A couple of weeks ago my wife and I were heading across the San Rafael bridge to downtown Oakland for a show at the Fox Theatre. As all Bay area drivers know, there’s a historically awful stretch of Interstate 80 along that route — a permanent traffic sh*t show.
I considered taking San Pablo Ave., a major thoroughfare which parallels the freeway. But my wife fired up Waze instead, and we proceeded to follow an intricate set of instructions which took us onto frontage roads, side streets, and counter-intuitive detours. Despite our shared unease (unfamiliar streets through some blighted neighborhoods), we trusted the Waze algorithms — and we weren’t alone. In fact, a continuous stream of automobiles snaked along the very same improbable route — and inside the cars ahead and behind me, I saw glowing blue screens delivering similar instructions to the drivers within.
About a year or so ago I started regularly using the Waze app — which is to say, I started using it on familiar routes: to and from work, going to the ballpark, maneuvering across San Francisco for a meeting. Prior to that I only used Waze as an occasional replacement for Google Maps — when I wasn’t sure how to get from point A to point B.
Of course, Waze is a revelation for the uninitiated. It essentially turns your car into an autonomous vehicle, with you as a simple robot executing the commands of an extraordinarily sophisticated and crowd-sourced AI.
But as I’m sure you’ve noticed if you’re a regular “Wazer,” the app is driving a tangible “flocking” behavior in a significant percentage of drivers on the road. In essence, Waze has built a real time layer of data and commands over our current traffic infrastructure. This new layer is owned and operated by a for-profit company (Google, which owns Waze), its algorithms necessarily protected as intellectual property. And because it’s so much better than what we had before, nearly everyone is thrilled with the deal (there are some upset homeowners tired of those new traffic flows, for instance).

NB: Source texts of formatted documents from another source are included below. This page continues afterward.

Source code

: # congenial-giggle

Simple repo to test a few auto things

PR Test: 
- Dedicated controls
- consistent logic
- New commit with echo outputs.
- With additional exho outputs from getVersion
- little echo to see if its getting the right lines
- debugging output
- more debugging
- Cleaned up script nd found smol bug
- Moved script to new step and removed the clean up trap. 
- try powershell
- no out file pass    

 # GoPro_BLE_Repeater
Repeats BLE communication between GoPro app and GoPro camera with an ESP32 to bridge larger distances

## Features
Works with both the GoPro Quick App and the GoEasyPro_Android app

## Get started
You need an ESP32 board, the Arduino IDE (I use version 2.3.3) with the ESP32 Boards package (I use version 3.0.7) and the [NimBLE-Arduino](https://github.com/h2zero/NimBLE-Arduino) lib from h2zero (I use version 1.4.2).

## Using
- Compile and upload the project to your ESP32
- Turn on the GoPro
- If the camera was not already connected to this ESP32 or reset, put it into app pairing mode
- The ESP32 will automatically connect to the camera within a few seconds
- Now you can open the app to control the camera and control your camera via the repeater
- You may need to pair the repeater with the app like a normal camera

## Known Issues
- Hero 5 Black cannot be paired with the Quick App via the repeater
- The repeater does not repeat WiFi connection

Since the rise of the automobile, we’ve managed traffic flows through a public commons — a slow moving but accountable ecosystem of local and national ordinances (speed limits, stop signs, traffic lights, etc) that were more or less consistent across all publicly owned road ways.

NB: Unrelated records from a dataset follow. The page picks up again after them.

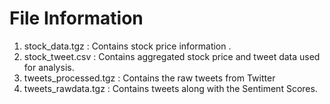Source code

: File Information
===================

 1. stock_data.tgz : Contains stock price information .
 2. stock_tweet.csv : Contains aggregated stock price and tweet data used for analysis. 
 3. tweets_processed.tgz : Contains the raw tweets from Twitter
 4. tweets_rawdata.tgz : Contains tweets along with the Sentiment Scores.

Information-first tech platforms like Waze, Uber, and Airbnb are delivering innovative solutions to real world problems that were simply impossible for governments to address (or even imagine).
At what point will Waze or something like it integrate with the traffic grid, and start to control the lights?
I’ve written before about how we’re slowly replacing our public commons with corporate, for-profit solutions — but I sense a quickening afoot. There’s an inevitable collision between the public’s right to know, and a corporation’s need for profit (predicated on establishing competitive moats and protecting core intellectual property). How exactly do these algorithms choose how best to guide us around? Is it fair to route traffic past people’s homes and/or away from roadside businesses? Should we just throw up our hands and “trust the tech?”
We’ve already been practicing solutions to these questions, first with the Web, then with Google search and the Facebook Newsfeed, and now with Waze. But absent a more robust dialog addressing these issues, we run a real risk of creating a new kind of regulatory capture — not in the classic sense, where corrupt public officials preference one company over another, but rather a more private kind, where a for-profit corporation literally becomes the regulatory framework itself — not through malicious intent or greed, but simply by offering a better way.